Identification of mutations that increase antibiotic resistance

Description: To better understand the process of adaptation, we are focusing on its ‘raw material’, that is the phenotypic effects of beneficial mutations. We are studying the enzyme TEM-1 β-lactamase which plays a major role in the development of antibiotic resistance. The original enzyme TEM-1 gives bacteria a high resistance to penicillin. New antibiotics (such as cefotaxime) have been developed that are able to kill bacteria with TEM-1. However, several mutations in TEM-1 increase resistance to cefotaxime. So far, we have identified 48 unique beneficial mutations that increase resistance in the first step of adaptation. In order to arrive at clinical resistance levels, second-site mutations are required and we would like (1) to identify these and (2) to compare both sets of mutations.

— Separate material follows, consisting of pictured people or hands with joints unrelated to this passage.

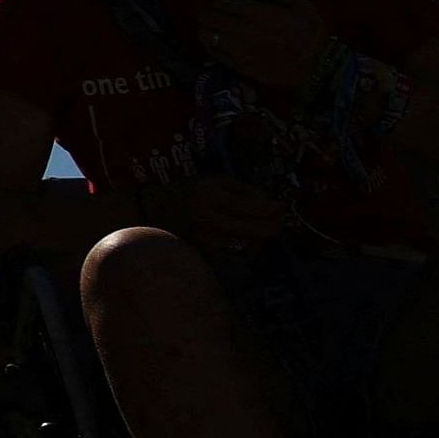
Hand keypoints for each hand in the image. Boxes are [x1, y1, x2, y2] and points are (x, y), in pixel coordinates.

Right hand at [139, 175, 290, 248]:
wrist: (156, 210)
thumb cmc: (190, 191)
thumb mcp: (216, 181)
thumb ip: (245, 190)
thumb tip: (270, 203)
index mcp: (212, 197)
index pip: (252, 207)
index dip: (272, 208)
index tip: (282, 206)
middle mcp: (211, 219)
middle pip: (255, 230)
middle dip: (273, 226)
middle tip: (279, 221)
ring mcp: (208, 239)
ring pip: (248, 245)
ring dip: (261, 239)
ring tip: (263, 230)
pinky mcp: (206, 253)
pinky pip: (236, 256)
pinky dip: (246, 250)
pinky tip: (248, 242)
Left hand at [201, 0, 331, 94]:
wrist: (317, 69)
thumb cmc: (311, 35)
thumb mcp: (301, 7)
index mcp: (257, 14)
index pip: (222, 2)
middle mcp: (244, 31)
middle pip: (210, 18)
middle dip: (206, 11)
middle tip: (208, 10)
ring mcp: (240, 51)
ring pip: (208, 36)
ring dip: (204, 28)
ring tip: (208, 25)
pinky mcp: (240, 67)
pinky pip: (215, 54)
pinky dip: (210, 46)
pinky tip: (215, 42)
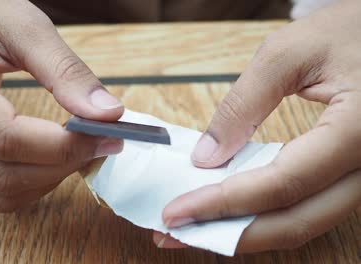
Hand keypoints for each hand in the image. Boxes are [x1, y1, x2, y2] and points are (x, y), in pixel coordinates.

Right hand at [0, 0, 123, 211]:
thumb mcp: (24, 26)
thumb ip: (65, 71)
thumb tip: (108, 114)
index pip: (4, 136)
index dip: (62, 145)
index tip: (107, 135)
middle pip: (2, 173)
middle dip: (63, 164)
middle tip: (103, 142)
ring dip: (50, 178)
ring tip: (80, 147)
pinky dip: (33, 182)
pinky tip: (54, 157)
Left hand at [154, 0, 360, 251]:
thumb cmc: (352, 31)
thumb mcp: (289, 53)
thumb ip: (243, 106)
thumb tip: (206, 157)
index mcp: (358, 131)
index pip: (280, 184)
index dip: (222, 202)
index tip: (176, 212)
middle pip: (295, 221)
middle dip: (229, 234)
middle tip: (177, 233)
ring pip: (303, 221)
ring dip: (246, 230)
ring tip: (197, 226)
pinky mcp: (352, 173)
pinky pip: (309, 205)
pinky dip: (266, 213)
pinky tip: (232, 208)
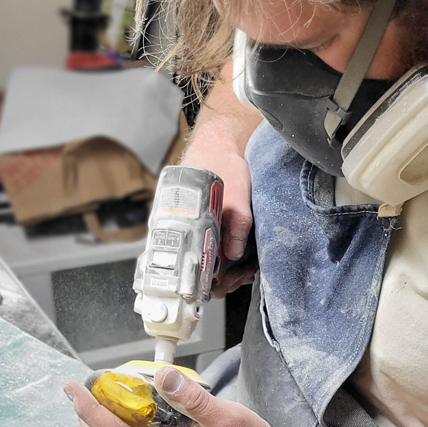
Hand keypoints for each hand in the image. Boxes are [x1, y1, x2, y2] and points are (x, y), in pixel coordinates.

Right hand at [184, 65, 259, 295]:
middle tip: (242, 275)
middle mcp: (184, 233)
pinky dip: (226, 264)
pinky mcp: (203, 232)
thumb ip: (236, 224)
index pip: (188, 270)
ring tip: (244, 270)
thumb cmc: (218, 166)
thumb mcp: (235, 194)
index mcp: (183, 226)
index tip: (230, 281)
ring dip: (226, 274)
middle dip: (222, 280)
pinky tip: (240, 262)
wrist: (217, 145)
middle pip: (197, 273)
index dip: (210, 281)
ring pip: (205, 267)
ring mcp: (193, 234)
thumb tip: (232, 254)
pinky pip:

Used skills: Basic molecular techniques, including PCR, cloning into expression vectors, transformation to bacterial hosts, restriction and sequence analysis; MIC assays; simple bioinformatics and statistical analysis to interpret evolved enzymes.

Requirements: Molecular and Evolutionary Ecology (GEN20304) and Genetic Analyses Tools and Concepts (GEN30306) are a good preparation.

Reference: Salverda MLM et al. (2011) Initial Mutations Direct Alternative Pathways of Protein Evolution. PLoS Genet 7: e1001321.